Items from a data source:
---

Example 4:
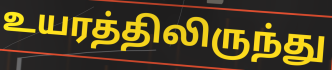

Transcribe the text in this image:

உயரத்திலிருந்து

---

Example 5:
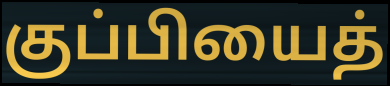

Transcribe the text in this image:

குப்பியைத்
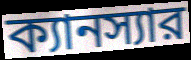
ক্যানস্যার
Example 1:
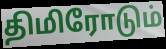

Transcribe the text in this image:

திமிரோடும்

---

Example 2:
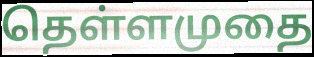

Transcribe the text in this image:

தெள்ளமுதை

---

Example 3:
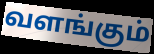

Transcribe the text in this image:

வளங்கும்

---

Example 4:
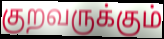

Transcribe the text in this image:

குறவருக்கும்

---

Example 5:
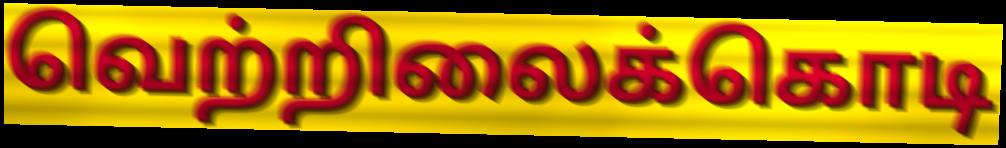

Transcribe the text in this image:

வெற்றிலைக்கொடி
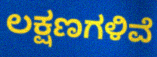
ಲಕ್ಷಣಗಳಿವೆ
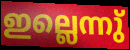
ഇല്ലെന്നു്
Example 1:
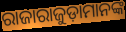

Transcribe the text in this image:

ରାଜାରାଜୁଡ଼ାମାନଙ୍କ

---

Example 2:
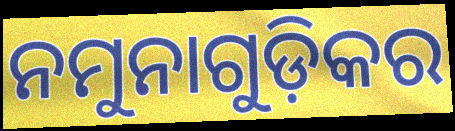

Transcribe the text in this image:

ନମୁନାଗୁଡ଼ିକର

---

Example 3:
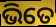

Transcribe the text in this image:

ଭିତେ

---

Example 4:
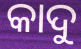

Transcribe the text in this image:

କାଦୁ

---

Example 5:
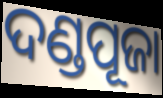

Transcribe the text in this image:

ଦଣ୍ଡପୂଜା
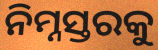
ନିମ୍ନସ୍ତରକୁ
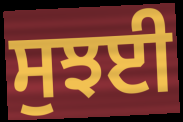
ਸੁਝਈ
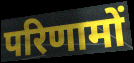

## Your objective
In the copy, include every line of the entries above exactly and none of the pictures.

## Answer to the exercise
---

Example 4:

Transcribe the text in this image:

உயரத்திலிருந்து

---

Example 5:

Transcribe the text in this image:

குப்பியைத்
ক্যানস্যার
Example 1:

Transcribe the text in this image:

திமிரோடும்

---

Example 2:

Transcribe the text in this image:

தெள்ளமுதை

---

Example 3:

Transcribe the text in this image:

வளங்கும்

---

Example 4:

Transcribe the text in this image:

குறவருக்கும்

---

Example 5:

Transcribe the text in this image:

வெற்றிலைக்கொடி
ಲಕ್ಷಣಗಳಿವೆ
ഇല്ലെന്നു്
Example 1:

Transcribe the text in this image:

ରାଜାରାଜୁଡ଼ାମାନଙ୍କ

---

Example 2:

Transcribe the text in this image:

ନମୁନାଗୁଡ଼ିକର

---

Example 3:

Transcribe the text in this image:

ଭିତେ

---

Example 4:

Transcribe the text in this image:

କାଦୁ

---

Example 5:

Transcribe the text in this image:

ଦଣ୍ଡପୂଜା
ନିମ୍ନସ୍ତରକୁ
ਸੁਝਈ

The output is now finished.